As she approached her 98th birthday, Virginia Eidson was more concerned about her next life than her present one. It weighed on her that she had never been baptized.
Born into a Cherokee, Choctaw, and Irish family in Oklahoma, her family was nominally Baptist but often too busy working to get to church. When she was about 13 and the Dust Bowl had destroyed their farmland, her stepfather packed their mother and nine children into the car and headed to California.

“The others were all baptized, but not me. Somehow it never worked out,” she said.
That changed at the Easter Vigil in Oxnard’s Santa Clara Church, where Virginia Eidson was by far the eldest of those who became Catholic this year.
Her 77-year-old son, Bruce, sponsored her.
For the pastor, Father John Love, it was a reminder of the spiritual vitality of elders. “Elderly people can convert and come to the living waters,” he said.
Although Bruce Eidson is a longtime active member of the parish, Love had never heard the family history until Virginia Eidson asked for baptism.
In 1838, the U.S. government used military force to remove five great tribes from their land in the southeast so white settlers could take their land. Indigenous people of all ages were sent on a forced march to Oklahoma, with thousands dying along the way. Eidson’s Choctaw and Irish grandparents brought their newborn son, her father. She never heard the stories directly from him because he died when she was a toddler.
Her mother was Cherokee. The family farmed large tracts of land in Pittsburg County, Oklahoma, that her grandfather had obtained for his seven daughters and one son. But in the 1930s, in the middle of the Great Depression, severe drought turned the winds of the plains into apocalyptic dust storms that destroyed fields.
Farming became impossible. Her mother had remarried and her stepfather worked for the Works Progress Administration (WPA), a “New Deal” program that President Franklin D. Roosevelt created to put unemployed people to work. Her stepfather was building roads for the WPA when her uncle came back from California saying that good jobs were plentiful there. When Eidson was about 12 the family of 11 crammed into a car and drove to Pixley, Tulare County, to look for work.
When her stepfather went into the office, the men took a look at the car and told him they would only hire him if his children also worked the fields.
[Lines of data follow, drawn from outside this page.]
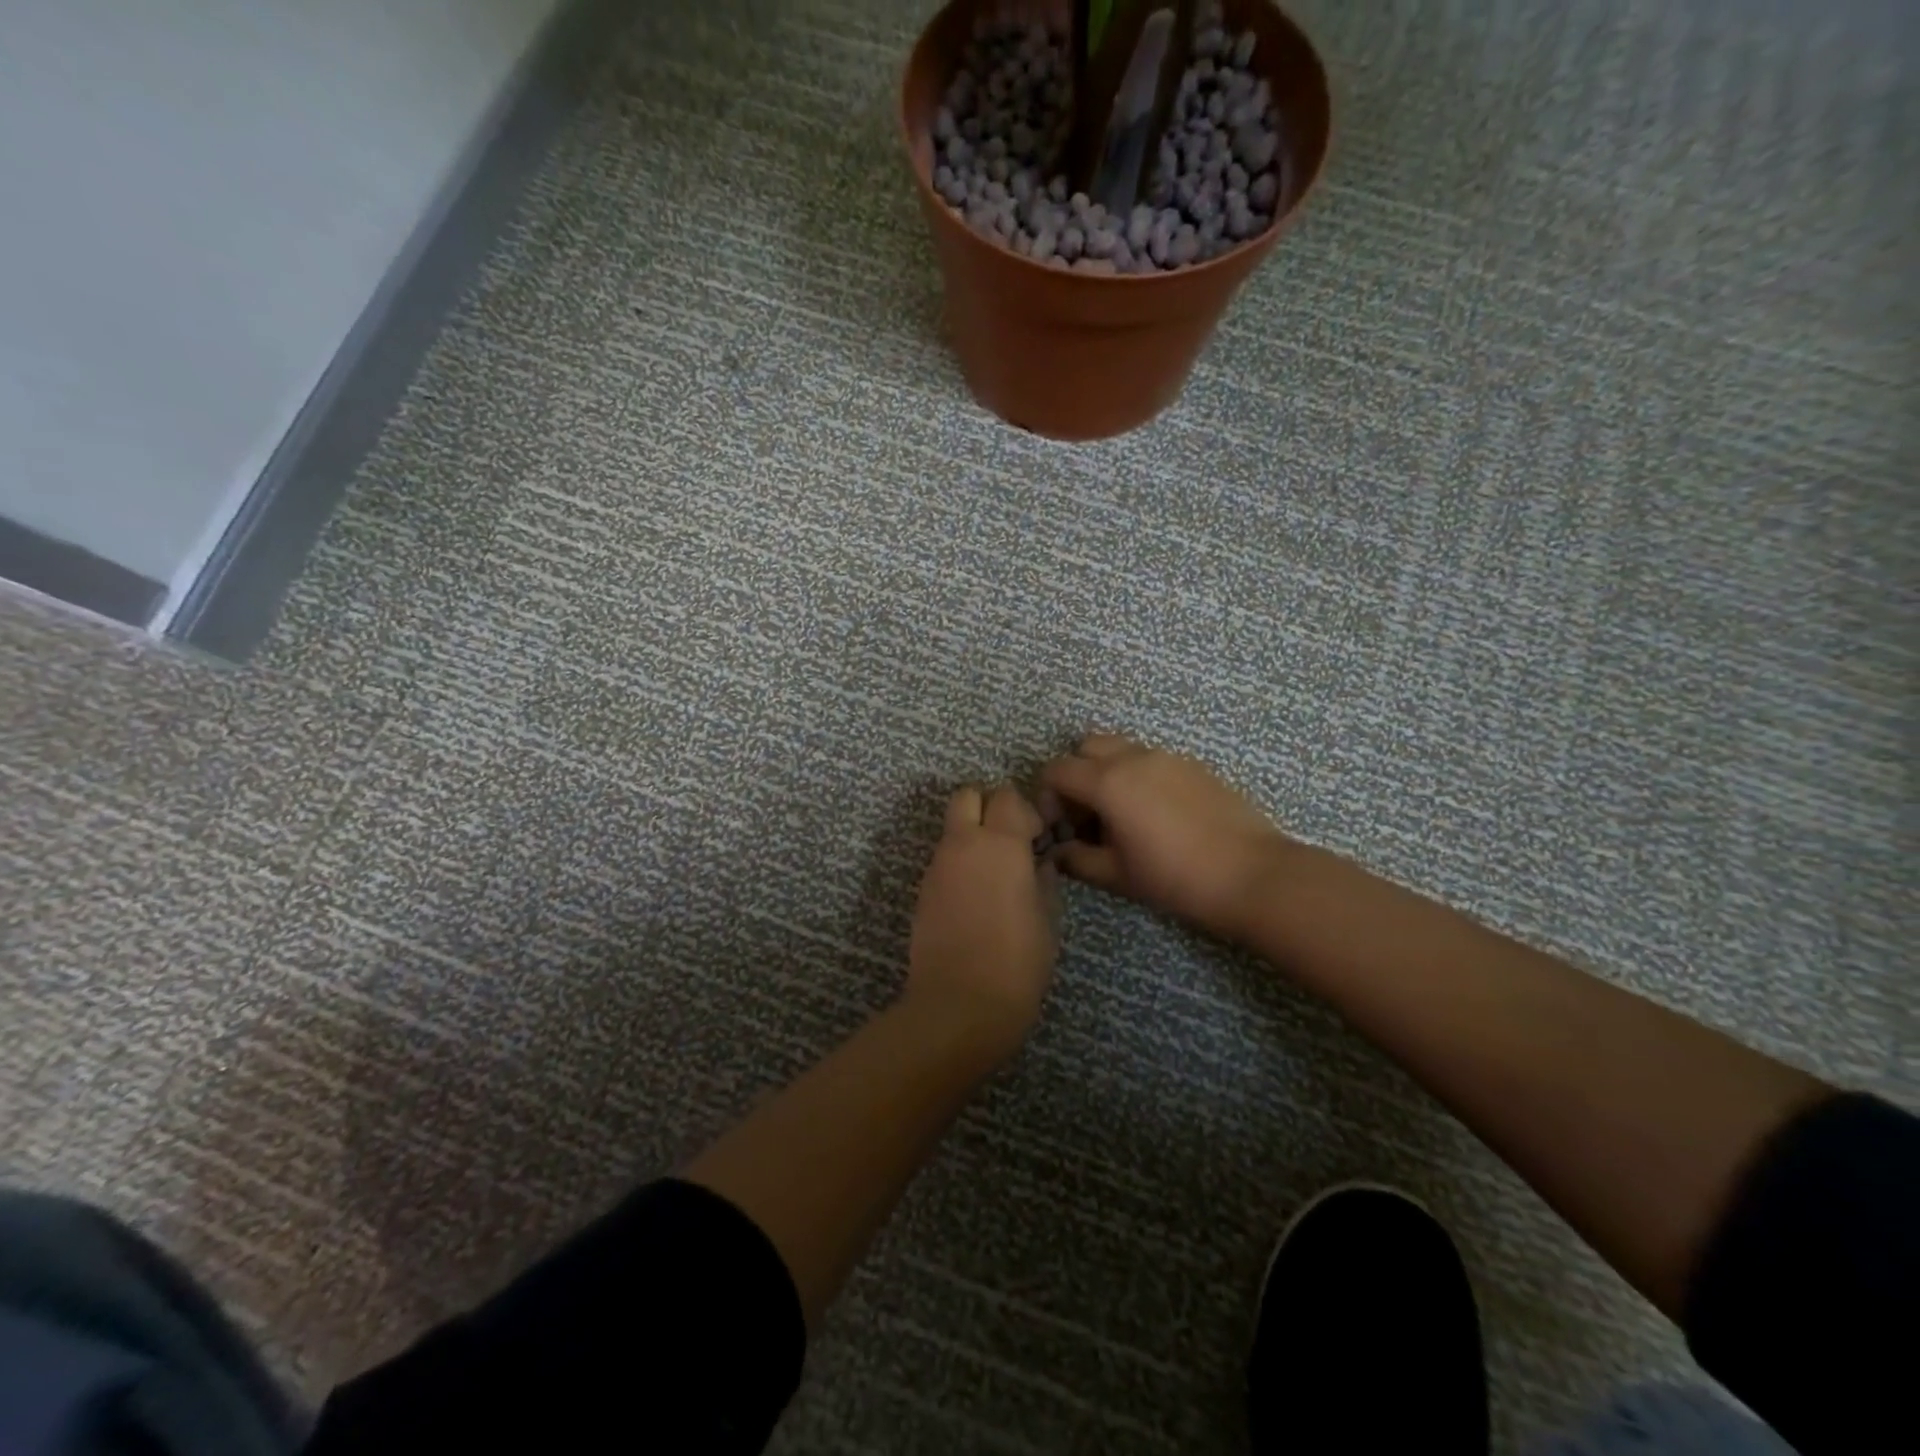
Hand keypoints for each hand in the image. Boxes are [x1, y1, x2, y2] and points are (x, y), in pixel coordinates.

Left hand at [905, 784, 1059, 1058]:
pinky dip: (959, 865)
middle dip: (989, 807)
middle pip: (968, 796)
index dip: (1025, 810)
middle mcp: (962, 844)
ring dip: (972, 837)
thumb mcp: (1048, 919)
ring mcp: (936, 867)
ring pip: (952, 829)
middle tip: (1010, 842)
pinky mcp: (922, 891)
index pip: (1007, 796)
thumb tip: (1039, 863)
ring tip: (995, 877)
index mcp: (1000, 844)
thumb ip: (1044, 880)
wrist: (958, 1006)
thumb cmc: (1017, 963)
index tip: (1038, 839)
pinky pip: (943, 860)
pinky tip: (975, 900)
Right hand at [1038, 734, 1286, 938]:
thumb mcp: (1117, 875)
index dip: (1047, 798)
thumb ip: (1077, 859)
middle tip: (1087, 816)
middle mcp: (1134, 757)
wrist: (1252, 875)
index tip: (1060, 829)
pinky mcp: (1194, 765)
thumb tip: (1059, 852)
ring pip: (1121, 749)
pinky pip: (1151, 759)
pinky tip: (1156, 816)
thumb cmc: (1175, 878)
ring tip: (1121, 816)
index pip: (1056, 770)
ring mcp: (1168, 757)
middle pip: (1085, 748)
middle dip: (1076, 776)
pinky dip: (1138, 776)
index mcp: (1108, 781)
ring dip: (1107, 773)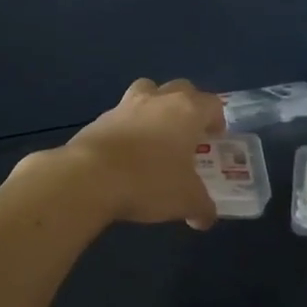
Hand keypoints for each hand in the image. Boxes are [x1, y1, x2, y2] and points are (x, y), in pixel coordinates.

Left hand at [54, 78, 225, 228]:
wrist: (89, 177)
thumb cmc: (149, 181)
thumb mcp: (186, 200)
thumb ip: (202, 207)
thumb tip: (205, 218)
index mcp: (187, 111)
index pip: (212, 104)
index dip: (217, 120)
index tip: (215, 139)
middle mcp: (158, 99)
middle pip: (181, 88)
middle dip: (188, 106)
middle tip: (188, 133)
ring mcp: (126, 105)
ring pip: (147, 91)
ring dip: (155, 106)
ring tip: (155, 134)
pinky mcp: (100, 118)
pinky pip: (122, 115)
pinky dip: (129, 126)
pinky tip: (127, 153)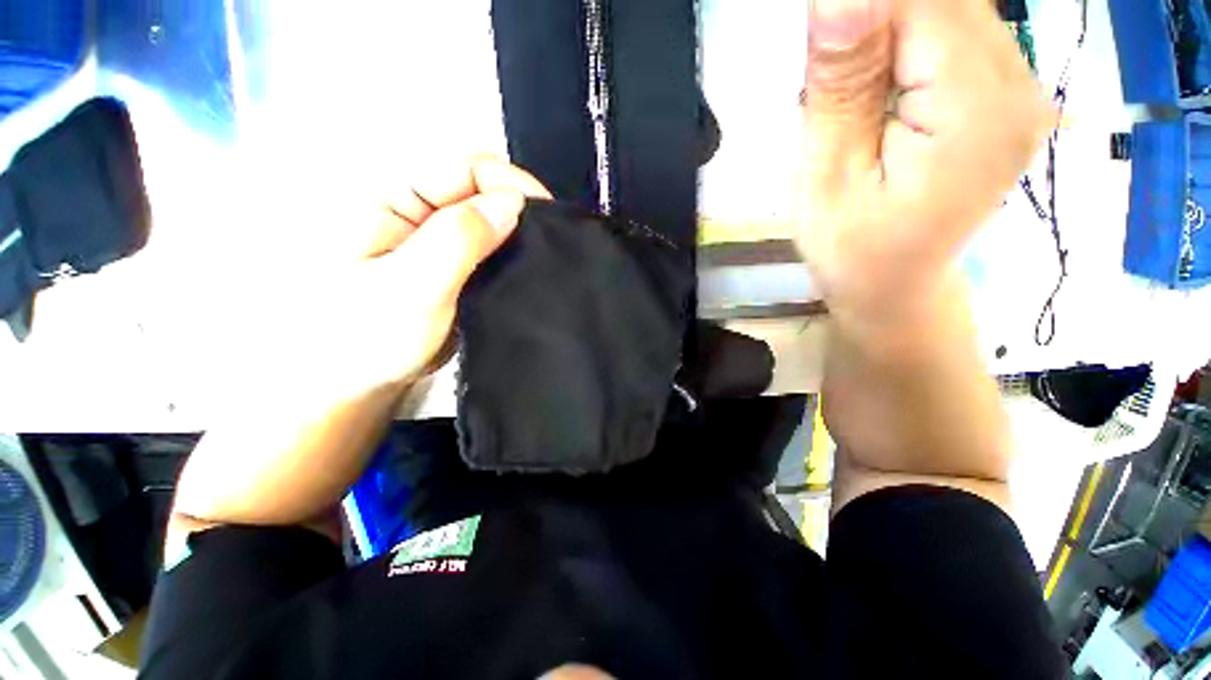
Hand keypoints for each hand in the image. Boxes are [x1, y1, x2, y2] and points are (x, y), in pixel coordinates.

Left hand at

“My stepfather said, ‘No, my kids are not going to work,’ ” she said. He left and drove on, eventually landing a job in the oil fields at Bakersfield. She grew up there, marrying Edward Eidson, a Kern County sheriff’s deputy.
Choctaw and Cherokee traditions are important to her and she subscribed to tribal magazines. She sometimes traveled back to Oklahoma. Bruce Eidson met her maternal grandmother, then a very elderly woman in a rocking chair, when he was small.
“She had all these stories about the wagon trains that kept coming through and hunting on their land,” he said. “She gave me a completely different outlook. I used to see cowboy and Indian movies. Now I saw that there was a completely opposite perspective about the white settlers.”

Edward and Virginia retired to Cayucos, on the central coast, where he died in 2010. In 2019 she moved into a house that their son found for her just down the street from his in Oxnard. She oversees a garden and feeds the birds and squirrels daily.
“I still live here and I love it,” she said.
Bruce Eidson had married a Catholic and later came into the Church through what is now OCIA. He embraced Catholicism wholeheartedly, becoming active in the Knights of Columbus. His mother went to church with the family, accompanied him to Knights events, as well as to parish activities for seniors.
He and his wife had discussed asking her about becoming Catholic.
“I said that I didn’t want to push her into doing something. She’s old enough to make her own decisions,” he said.
But his mother was thinking hard about her lack of baptism. She asked a relative who was a Baptist minister if he could baptize her. He declined because he was changing denominations. She loved going to Santa Clara Church with her family and admired their faith.
“I went to bed one night and thought, ‘What am I going to do about my religion?’ ” she said. “And I got up the next morning and said, ‘I’m going to become Catholic.’ ”
As soon as she told her son, he spoke with Love about what would be required. The priest’s first reaction was, “He said, ‘I see her at church all the time. What do you mean she’s not Catholic?’ ” Bruce Eidson said.

Rather than ask a 97-year-old woman to go through a year of preparation, Love decided to have a simple discussion with her. He was satisfied that she understood the basics of the faith, loved the Catholic Church, and wanted to be part of it.
It was only at that point, Love said, that he learned the family’s background. He knew just enough of Native American history to understand the terrible suffering her father and grandparents endured on the Trail of Tears. He also knew the courage it took to set out for California.
“It’s very biblical in terms of this wonderful elderly lady making this exodus,” he said.
Her baptism left her mind and soul at ease.
“I felt good with everything,” she said. “I came away feeling like I had done the right thing in my heart.”